▶ WHAT THE EXERCISE ASKS:
Start to finish, retype the entries exactly while omitting the pictures.

ENTRIES PROVIDED Start Marker

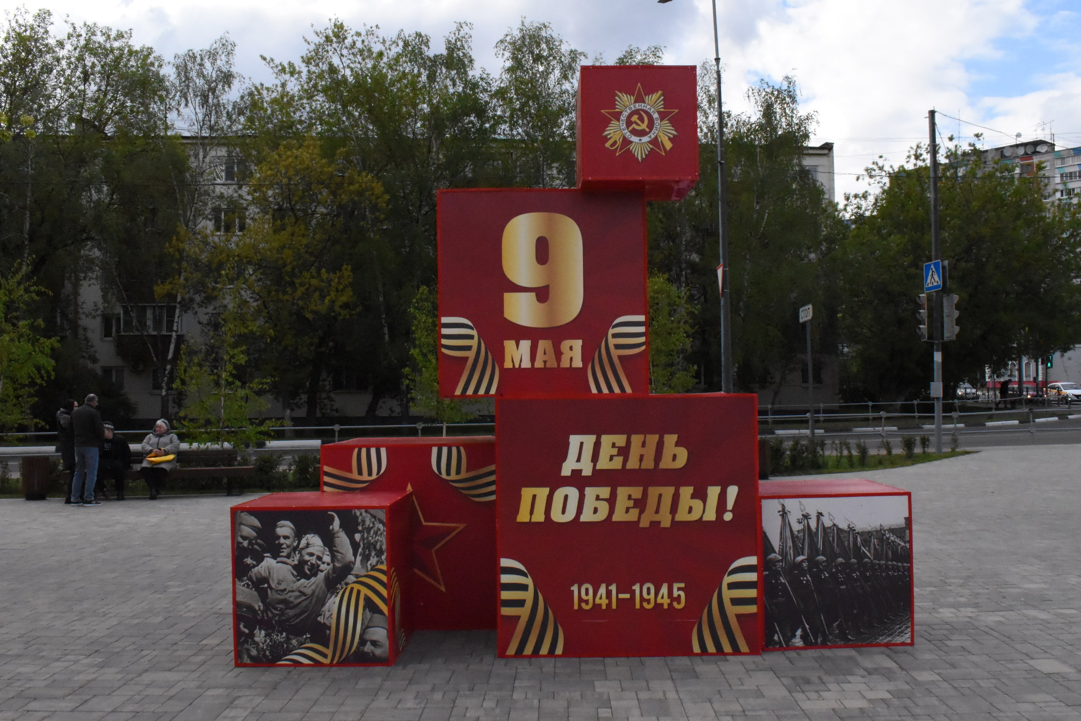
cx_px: 540
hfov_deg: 55.1
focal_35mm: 34
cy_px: 360
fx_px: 1036
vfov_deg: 38.4
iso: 6400
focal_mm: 23
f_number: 22
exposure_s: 1/2000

ENTRIES PROVIDED End Marker

▶ ANSWER SPACE:
cx_px: 540
hfov_deg: 55.1
focal_35mm: 34
cy_px: 360
fx_px: 1036
vfov_deg: 38.4
iso: 6400
focal_mm: 23
f_number: 22
exposure_s: 1/2000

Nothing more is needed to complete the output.